To define a Cerebras-compliant optimizer, create a subclass of the following:


For example:

class CustomOptimizer(cstorch.optim.Optimizer):

    def __init__(self, params, ...):
        defaults = ...
        super().__init__(params, defaults, enable_global_step=...)


    def preinitialize(self):

    def step(self, closure=None):

    def state_names_to_sparsify(self):

As seen in the above example, similar to torch.optim.Optimizer, the base Optimizer class expects three arguments. Namely, the model parameters, the param group defaults, as well as optional enable_global_step which will define a global step state variable for each parameter.

In addition, there are two abstract methods that must be overridden:

  • preinitialize

    This method is used to initialize any state variables that will be used by the optimizer. For example, SGD defines its momentum buffers in its preinitialize method.

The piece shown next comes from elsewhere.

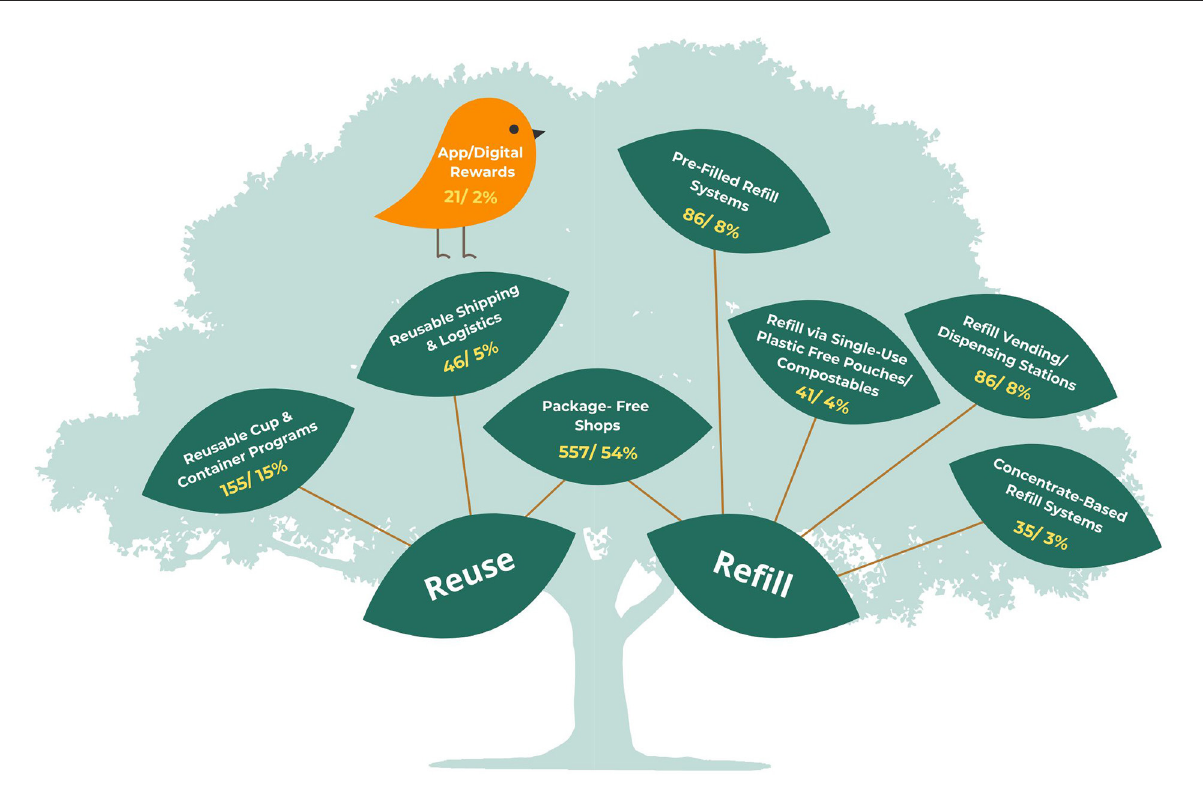
FIGURE1 Overview of landscape of reuse and refill solutions by type and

    Note to remain Cerebras-compliant, no optimizer state variables may be initialized outside of the preinitialize method

    For optimal performance, when initializing the state tensors that are filled with some constant value, use the creation ops that are available in the cstorch package to lazily initialize them. These ops will lazily initialize and fill the tensor, meaning that they take up very little memory and can be initialized much quicker than their torch counterparts when running on the Cerebras Wafer Scale cluster. Please see the source code for the optimizers in cerebras.pytorch for examples.

  • step

    This method is where the optimizer step is implemented. Note that due to the nature of lazy tensor tracing and execution, there may not be any Python level conditions or loops used to dynamically define the control flow. This means that only torch ops (such as torch.where) may be used.

    However, static structures are allowed. For example, a loop with a fixed number of iterations, or a Python conditional that doesn’t involve any torch tensors whose conditional involves only constant variables.

Once you’ve written your custom optimizer, as long as its available in the global scope, you can use it directly or even through a call to configure_optimizer by setting the optimizer_type to be the name of your custom optimizer class. By extension, this means that you can use it in ModelZoo in a similar way by setting the optimizer_type to be the name of your custom optimizer class in your params YAML file.